Given text START
Wednesday 29 July 2015

All about Literary Agents Part 2. How to get an agent

So this is the second post regarding Literary Agents, my first being why you need one and now this, how to get one.

Start off by getting yourself a copy of the Writers' & Artists' yearbook. Go through and highlight all the agencies who handle your genre. Do not approach an agency who don't touch your genre. It'll be a waste of time for everyone involved and three months longer you need to wait to get on the agency ladder.

Once you've drawn up a list of agencies, go through the list again and circle those who represent authors you adore and/or that you feel are representative of your style of writing.

Armed with this narrowed down list, check out their web sites and make sure that they are accepting submissions. If they are, make sure you understand their submission process. Some only accept by post, others might accept by email.

Make sure your typesetting is exactly as requested. Agents are busy people. They put in place rules specifically to make their hectic lives a little easier. If you break any of their submission rules, they will not bother with your submission or give it the time it deserves.

When it comes to your manuscript, yes get it as good as you can, but just polish the chapters they request in their submission rules. Don't bother polishing the entire thing because a) it might be a dead duck and you'll be wasting your time on something which never will quack and b) your manuscript will almost certainly change from the one you put under your agent's nose once they get involved with it. The agent wants to see from your manuscript if you can write, write with purpose, conviction and panache. And if your story idea contains something different.

Which leads me to the most controversial part of my advice.

Spend as long on your synopsis as you do your submitted manuscript. Your synopsis has to shimmer, startle, shine, surprise and excite. Agents get a lot of submissions every single day. They need to quickly see if your manuscript has got what it takes to lift above the masses and fly off the shelves. They'll do this by reading your synopsis first. If your synopsis is old hat, flat, or just plain boring, you've had it.
Given text END
Data excerpts START
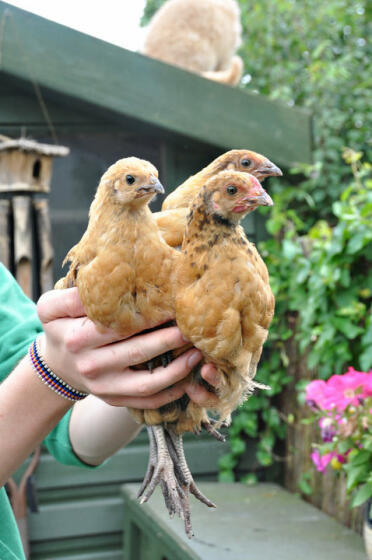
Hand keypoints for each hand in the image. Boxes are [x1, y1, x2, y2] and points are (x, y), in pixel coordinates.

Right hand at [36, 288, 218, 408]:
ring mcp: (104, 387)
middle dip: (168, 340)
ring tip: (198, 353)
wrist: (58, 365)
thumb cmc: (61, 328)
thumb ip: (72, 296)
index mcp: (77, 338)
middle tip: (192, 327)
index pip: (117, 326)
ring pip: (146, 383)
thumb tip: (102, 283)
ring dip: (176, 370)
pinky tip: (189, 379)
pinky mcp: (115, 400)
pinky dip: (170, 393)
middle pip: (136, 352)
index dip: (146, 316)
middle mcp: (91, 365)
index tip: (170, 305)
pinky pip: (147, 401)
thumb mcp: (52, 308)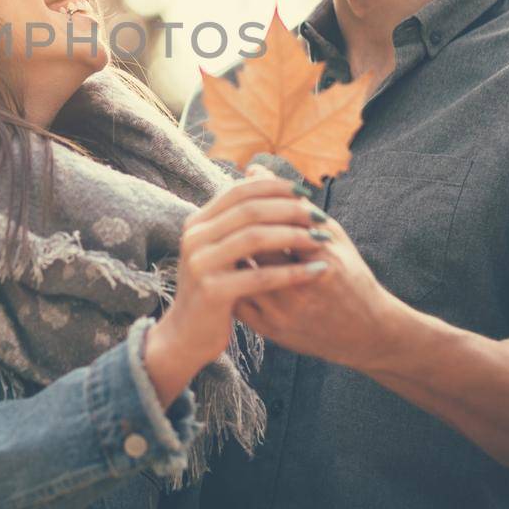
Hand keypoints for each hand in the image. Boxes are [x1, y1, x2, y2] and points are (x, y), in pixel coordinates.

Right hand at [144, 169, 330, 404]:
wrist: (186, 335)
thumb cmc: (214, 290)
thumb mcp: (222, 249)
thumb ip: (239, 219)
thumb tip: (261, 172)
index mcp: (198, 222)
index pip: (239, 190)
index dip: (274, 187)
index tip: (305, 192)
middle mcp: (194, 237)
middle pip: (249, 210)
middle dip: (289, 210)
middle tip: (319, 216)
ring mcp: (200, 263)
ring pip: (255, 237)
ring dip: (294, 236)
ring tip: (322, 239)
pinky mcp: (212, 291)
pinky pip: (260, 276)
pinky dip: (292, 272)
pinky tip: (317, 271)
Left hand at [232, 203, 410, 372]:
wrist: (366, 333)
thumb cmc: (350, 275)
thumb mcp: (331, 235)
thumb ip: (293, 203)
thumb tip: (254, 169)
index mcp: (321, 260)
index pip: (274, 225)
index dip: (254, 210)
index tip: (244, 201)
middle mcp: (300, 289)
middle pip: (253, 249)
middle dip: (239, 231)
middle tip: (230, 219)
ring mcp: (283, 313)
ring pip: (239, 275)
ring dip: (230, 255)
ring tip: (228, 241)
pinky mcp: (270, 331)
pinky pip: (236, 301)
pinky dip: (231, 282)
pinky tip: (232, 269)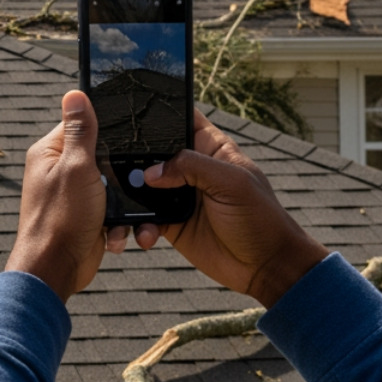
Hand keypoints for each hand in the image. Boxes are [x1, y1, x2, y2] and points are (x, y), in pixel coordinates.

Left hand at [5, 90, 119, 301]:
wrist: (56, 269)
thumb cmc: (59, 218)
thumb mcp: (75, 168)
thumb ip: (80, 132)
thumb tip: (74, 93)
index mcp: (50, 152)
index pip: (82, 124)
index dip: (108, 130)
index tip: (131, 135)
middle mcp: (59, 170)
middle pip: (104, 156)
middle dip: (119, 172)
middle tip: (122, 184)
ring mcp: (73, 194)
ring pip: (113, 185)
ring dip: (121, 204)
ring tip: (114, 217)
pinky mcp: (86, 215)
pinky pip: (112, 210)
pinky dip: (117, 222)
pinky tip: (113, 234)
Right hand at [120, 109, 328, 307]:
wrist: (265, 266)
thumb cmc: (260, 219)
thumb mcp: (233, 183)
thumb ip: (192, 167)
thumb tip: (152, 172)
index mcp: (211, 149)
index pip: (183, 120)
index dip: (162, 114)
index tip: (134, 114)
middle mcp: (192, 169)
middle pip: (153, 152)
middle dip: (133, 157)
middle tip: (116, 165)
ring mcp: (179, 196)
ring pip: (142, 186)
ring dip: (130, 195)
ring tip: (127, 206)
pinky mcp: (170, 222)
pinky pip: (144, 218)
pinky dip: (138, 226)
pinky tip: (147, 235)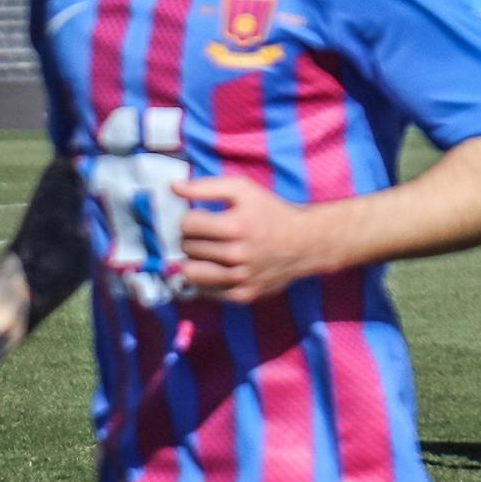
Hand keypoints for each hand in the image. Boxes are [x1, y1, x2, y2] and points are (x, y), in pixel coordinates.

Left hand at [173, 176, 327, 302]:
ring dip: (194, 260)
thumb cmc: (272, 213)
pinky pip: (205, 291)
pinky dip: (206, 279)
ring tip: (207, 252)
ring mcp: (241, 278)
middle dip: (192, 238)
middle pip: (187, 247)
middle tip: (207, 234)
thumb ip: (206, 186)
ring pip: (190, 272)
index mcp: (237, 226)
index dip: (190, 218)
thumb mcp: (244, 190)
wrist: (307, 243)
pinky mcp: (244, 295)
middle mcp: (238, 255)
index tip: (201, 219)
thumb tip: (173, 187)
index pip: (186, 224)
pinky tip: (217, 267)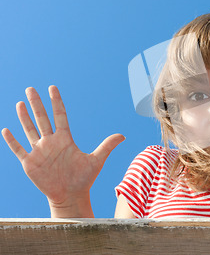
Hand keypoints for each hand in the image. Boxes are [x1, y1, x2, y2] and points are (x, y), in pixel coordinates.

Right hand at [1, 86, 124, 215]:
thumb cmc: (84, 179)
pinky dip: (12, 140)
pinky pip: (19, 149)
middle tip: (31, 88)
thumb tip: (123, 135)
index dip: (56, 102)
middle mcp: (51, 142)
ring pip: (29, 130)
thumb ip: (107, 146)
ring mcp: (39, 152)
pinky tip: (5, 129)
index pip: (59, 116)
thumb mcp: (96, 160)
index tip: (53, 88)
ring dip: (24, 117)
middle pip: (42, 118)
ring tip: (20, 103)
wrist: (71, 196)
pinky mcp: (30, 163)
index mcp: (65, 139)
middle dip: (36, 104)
Data excerpts END
Data excerpts START
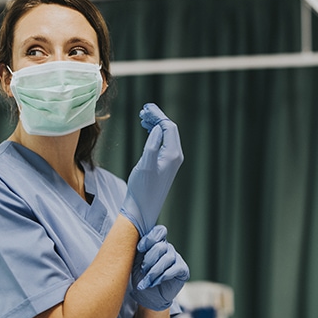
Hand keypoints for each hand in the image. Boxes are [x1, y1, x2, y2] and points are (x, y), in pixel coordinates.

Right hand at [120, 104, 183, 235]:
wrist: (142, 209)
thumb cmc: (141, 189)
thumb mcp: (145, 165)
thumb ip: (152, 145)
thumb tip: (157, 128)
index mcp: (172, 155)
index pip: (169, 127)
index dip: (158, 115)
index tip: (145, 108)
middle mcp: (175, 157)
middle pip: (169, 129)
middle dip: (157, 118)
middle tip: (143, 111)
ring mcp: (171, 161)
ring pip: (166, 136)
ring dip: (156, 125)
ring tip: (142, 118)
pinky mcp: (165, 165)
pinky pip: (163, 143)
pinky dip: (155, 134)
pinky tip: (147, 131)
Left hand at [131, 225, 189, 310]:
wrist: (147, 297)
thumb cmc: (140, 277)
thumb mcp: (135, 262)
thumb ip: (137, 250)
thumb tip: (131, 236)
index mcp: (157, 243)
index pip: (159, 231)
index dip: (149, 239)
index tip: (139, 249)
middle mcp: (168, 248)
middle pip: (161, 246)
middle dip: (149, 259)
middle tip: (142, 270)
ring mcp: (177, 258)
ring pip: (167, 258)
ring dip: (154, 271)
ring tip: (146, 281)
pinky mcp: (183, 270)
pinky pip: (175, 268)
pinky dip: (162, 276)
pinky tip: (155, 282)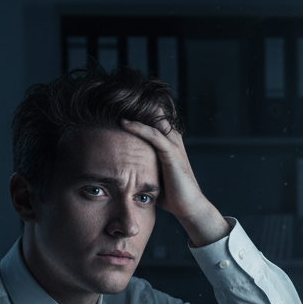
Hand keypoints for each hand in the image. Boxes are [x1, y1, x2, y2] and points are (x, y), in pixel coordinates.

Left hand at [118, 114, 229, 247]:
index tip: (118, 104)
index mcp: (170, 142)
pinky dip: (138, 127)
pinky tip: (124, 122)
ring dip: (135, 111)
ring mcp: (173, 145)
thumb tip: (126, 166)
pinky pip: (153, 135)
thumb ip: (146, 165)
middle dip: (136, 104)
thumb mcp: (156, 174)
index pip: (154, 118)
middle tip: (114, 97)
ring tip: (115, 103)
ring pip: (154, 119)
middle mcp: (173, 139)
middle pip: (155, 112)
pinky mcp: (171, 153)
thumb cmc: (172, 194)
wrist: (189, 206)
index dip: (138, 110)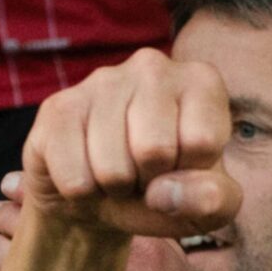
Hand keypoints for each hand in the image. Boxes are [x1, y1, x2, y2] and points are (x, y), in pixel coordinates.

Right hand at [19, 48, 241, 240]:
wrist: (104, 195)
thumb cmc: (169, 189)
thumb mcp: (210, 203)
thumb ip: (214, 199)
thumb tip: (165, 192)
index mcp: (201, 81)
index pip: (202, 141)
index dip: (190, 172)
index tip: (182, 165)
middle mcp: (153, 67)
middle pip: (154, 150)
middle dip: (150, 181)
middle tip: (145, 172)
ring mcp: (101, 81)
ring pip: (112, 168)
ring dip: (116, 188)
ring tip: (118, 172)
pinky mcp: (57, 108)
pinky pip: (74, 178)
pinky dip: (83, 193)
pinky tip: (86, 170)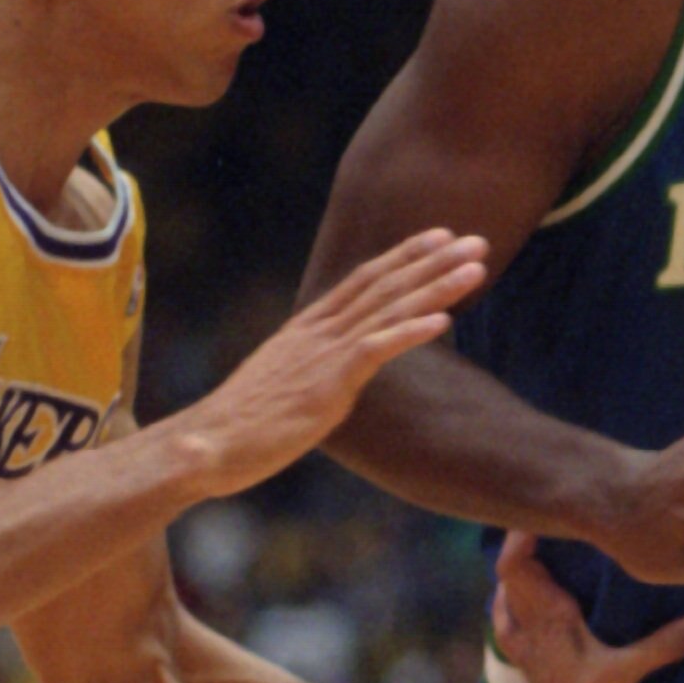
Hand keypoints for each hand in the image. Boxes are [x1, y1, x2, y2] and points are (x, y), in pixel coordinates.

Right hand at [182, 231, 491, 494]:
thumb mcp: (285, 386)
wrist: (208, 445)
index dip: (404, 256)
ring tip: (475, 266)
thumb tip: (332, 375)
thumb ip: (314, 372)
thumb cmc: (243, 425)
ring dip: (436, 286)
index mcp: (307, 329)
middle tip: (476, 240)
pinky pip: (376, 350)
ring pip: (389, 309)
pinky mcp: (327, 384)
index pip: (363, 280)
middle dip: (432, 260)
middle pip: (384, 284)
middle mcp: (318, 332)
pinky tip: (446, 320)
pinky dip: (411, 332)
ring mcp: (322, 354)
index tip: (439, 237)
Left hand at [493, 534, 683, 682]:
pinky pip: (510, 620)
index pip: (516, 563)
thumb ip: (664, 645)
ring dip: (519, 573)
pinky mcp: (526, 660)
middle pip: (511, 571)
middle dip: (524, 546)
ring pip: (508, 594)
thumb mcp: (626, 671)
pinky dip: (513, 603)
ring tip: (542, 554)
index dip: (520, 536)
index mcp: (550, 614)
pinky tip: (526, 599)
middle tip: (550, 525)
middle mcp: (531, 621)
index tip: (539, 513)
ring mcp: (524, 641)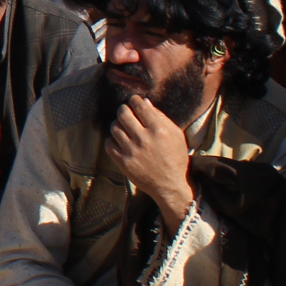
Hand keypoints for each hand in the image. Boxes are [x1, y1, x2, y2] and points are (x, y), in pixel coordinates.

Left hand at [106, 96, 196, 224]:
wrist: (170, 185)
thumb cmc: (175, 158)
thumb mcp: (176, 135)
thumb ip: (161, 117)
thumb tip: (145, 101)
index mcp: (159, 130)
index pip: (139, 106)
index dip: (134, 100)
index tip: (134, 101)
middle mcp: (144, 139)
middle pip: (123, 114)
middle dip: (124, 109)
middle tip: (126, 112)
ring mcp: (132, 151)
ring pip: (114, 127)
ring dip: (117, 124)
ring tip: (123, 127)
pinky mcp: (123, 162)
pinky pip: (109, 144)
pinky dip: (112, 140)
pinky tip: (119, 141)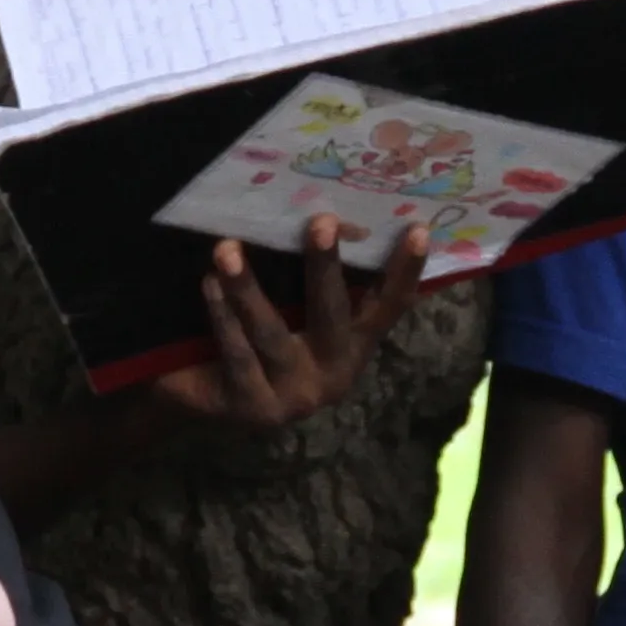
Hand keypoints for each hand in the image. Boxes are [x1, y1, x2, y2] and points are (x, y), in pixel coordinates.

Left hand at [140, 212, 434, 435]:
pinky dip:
Data excerpts END
Data excerpts START
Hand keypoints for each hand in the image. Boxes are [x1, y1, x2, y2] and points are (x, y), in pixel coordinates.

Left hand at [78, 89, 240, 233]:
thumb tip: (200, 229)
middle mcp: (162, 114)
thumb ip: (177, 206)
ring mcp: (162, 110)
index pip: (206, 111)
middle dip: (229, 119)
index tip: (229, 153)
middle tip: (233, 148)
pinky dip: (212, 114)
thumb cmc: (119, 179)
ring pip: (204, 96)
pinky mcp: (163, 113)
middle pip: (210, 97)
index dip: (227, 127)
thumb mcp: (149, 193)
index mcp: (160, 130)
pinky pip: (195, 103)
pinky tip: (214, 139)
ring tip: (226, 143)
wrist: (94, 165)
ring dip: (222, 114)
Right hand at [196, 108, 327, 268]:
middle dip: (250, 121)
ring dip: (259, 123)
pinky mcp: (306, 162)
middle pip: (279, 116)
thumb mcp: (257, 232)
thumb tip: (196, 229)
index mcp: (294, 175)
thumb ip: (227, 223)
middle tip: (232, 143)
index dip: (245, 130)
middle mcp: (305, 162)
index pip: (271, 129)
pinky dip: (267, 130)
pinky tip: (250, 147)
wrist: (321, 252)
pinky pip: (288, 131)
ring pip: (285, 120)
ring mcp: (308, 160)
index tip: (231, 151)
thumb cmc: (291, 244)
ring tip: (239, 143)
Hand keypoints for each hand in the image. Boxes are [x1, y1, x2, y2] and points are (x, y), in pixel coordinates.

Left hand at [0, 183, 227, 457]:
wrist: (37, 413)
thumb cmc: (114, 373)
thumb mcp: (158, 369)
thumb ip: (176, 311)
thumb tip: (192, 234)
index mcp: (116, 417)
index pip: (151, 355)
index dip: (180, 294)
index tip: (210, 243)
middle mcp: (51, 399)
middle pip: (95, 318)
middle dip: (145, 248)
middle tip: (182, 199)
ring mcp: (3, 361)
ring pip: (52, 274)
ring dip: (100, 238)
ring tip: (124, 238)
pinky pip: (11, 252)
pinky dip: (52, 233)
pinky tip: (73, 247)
Data excerpts END
Required action A:
Print the post on getting a literary agent between "Armed with this" and "time it deserves.", inclusive.
Required action B:
Decide whether each statement agrees with the post on getting a literary agent. Answer yes or no for each, and quote the words from the post that settle it.
(i) The writer advises polishing the whole manuscript before sending it.
(ii) Some agencies take submissions only by post.
(iii) Agents read the synopsis first.
Required action C:
Answer these from the post on getting a literary agent:
(i) What book does the writer say to start by getting a copy of?
(ii) Once you have a list of agencies, which ones should you circle?
(iii) How long should you spend on your synopsis?
You won't need the material for anything asked here.

Response area A:
Armed with this narrowed down list, check out their web sites and make sure that they are accepting submissions. If they are, make sure you understand their submission process. Some only accept by post, others might accept by email.

Make sure your typesetting is exactly as requested. Agents are busy people. They put in place rules specifically to make their hectic lives a little easier. If you break any of their submission rules, they will not bother with your submission or give it the time it deserves.

Response area B:
(i) No: "Don't bother polishing the entire thing"
(ii) Yes: "Some only accept by post, others might accept by email."
(iii) Yes: "They'll do this by reading your synopsis first."

Response area C:
(i) The Writers' & Artists' yearbook.
(ii) Those who represent authors you adore and/or that you feel are representative of your style of writing.
(iii) As long as you spend on your submitted manuscript.